Plusieurs centaines d'étudiants se sont mobilisés le 14 avril 2022 à Paris et Nancy, bloquant les bâtiments universitaires pour faire entendre leur voix entre les deux tours de l'élection présidentielle et sensibiliser aux enjeux écologiques et sociaux. (Photo: Emmanuel Dunant / AFP)
«L'unité nécessite la contribution à juste proportion des ressources de chacun. Pourquoi dès lors refuser d'augmenter les salaires, de mettre fin à la gabegie financière et écologique des ultra-riches et de taxer enfin les superprofits des multinationales ?», a critiqué de son côté le député LFI Manuel Bompard.
M. Macron a aussi énuméré les grandes étapes de la rentrée avec un séminaire gouvernemental la semaine prochaine, en bonne partie consacré à l'écologie, et le lancement, la semaine suivante, du Conseil national de la refondation.
Un bilan écologique insuffisant
La période estivale a été marquée par une succession de drames climatiques, de la sécheresse aux incendies jusqu'aux orages meurtriers en Corse.
Une moissonneuse travaille dans un champ de tournesols fanés en raison de la sécheresse dans la région Rhône-Alpes (sud-est de la France).
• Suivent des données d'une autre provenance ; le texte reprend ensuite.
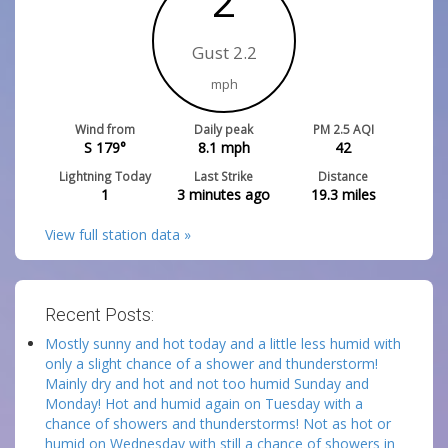
2
Gust 2.2
mph
Wind from
Daily peak
PM 2.5 AQI
S 179°
8.1
mph
42
Lightning Today
Last Strike
Distance
1
3 minutes ago
19.3
miles
View full station data »
Recent Posts:
Mostly sunny and hot today and a little less humid with
only a slight chance of a shower and thunderstorm!
Mainly dry and hot and not too humid Sunday and
Monday! Hot and humid again on Tuesday with a
chance of showers and thunderstorms! Not as hot or
humid on Wednesday with still a chance of showers in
Le 24 août 2022. (Olivier Chassignole / AFP)
«Après la saison que nous venons de vivre», «nous aurons des choix clairs et forts à prendre", a averti M. Macron.
«Il n'y a plus à choisir aujourd'hui entre l'adaptation et l'atténuation. C'est le en même temps résolu», a-t-il ajouté, alors que le bilan écologique du premier quinquennat est fréquemment dénoncé comme insuffisant par les associations écologiques.
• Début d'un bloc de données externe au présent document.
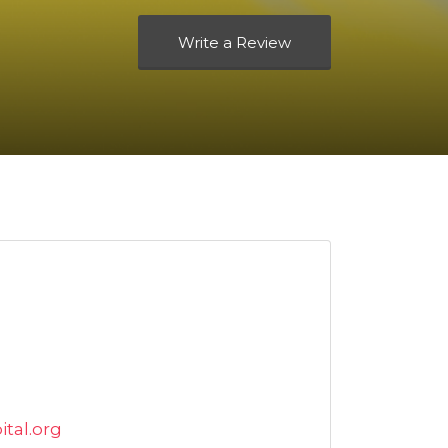
Write a Review
tal.org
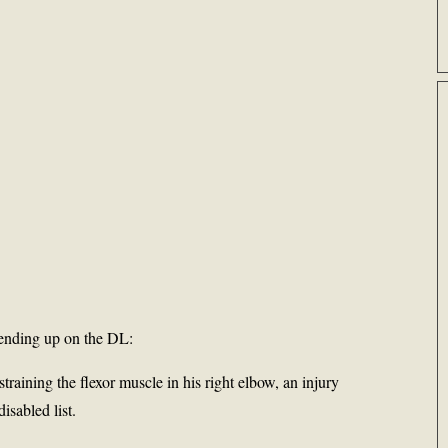
 ending up on the DL:
training the flexor muscle in his right elbow, an injury
disabled list.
L'heure est donc à «la mobilisation générale», selon l'entourage du président, avec un mot d'ordre, «la sobriété énergétique», qui devra faire l'objet d'un projet de loi d'accélération des énergies renouvelables.
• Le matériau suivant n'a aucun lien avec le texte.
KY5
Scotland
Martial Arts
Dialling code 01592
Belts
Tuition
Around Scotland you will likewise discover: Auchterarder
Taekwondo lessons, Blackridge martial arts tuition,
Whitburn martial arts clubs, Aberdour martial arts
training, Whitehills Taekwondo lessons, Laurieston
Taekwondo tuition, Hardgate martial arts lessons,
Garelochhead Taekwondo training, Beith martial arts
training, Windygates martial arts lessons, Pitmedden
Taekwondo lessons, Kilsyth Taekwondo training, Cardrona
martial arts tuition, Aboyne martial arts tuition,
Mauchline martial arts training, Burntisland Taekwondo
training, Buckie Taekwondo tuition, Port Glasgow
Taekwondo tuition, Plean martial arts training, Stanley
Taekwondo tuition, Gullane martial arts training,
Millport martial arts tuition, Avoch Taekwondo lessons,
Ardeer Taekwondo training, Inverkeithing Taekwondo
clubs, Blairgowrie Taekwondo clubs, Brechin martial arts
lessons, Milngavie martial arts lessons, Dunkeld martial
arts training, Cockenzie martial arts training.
La fanfare traditionnelle Bagad de Lann Bihoue de la marine française se produit à l'ouverture de la session du segment de haut niveau du One Ocean Summit, qui vise à relever les ambitions de la communauté internationale pour protéger la vie marine, réduire la pollution plastique et lutter contre l'impact du changement climatique, dans le nord-ouest France ville portuaire de Brest le 11 février 2022. (Photo: Ludovic Marin/AFP)
D'autres chantiers compliqués attendent le gouvernement d'ici à la reprise des débats à l'Assemblée nationale et au Sénat en octobre. Est notamment attendu un texte sur l'assurance chômage qui doit prolonger le durcissement d'accès aux indemnités et qui suscite l'hostilité de la gauche et de syndicats. Le secrétaire général de la CFDT, Laurent Berger, est d'ailleurs attendu dès mercredi après-midi à Matignon.
Parallèlement, l'agenda de M. Macron va rester largement occupé par les dossiers internationaux, à commencer par la guerre en Ukraine. Jeudi, il sera en Algérie pour une visite de trois jours avant de détailler ses priorités diplomatiques devant les ambassadeurs le 1er septembre.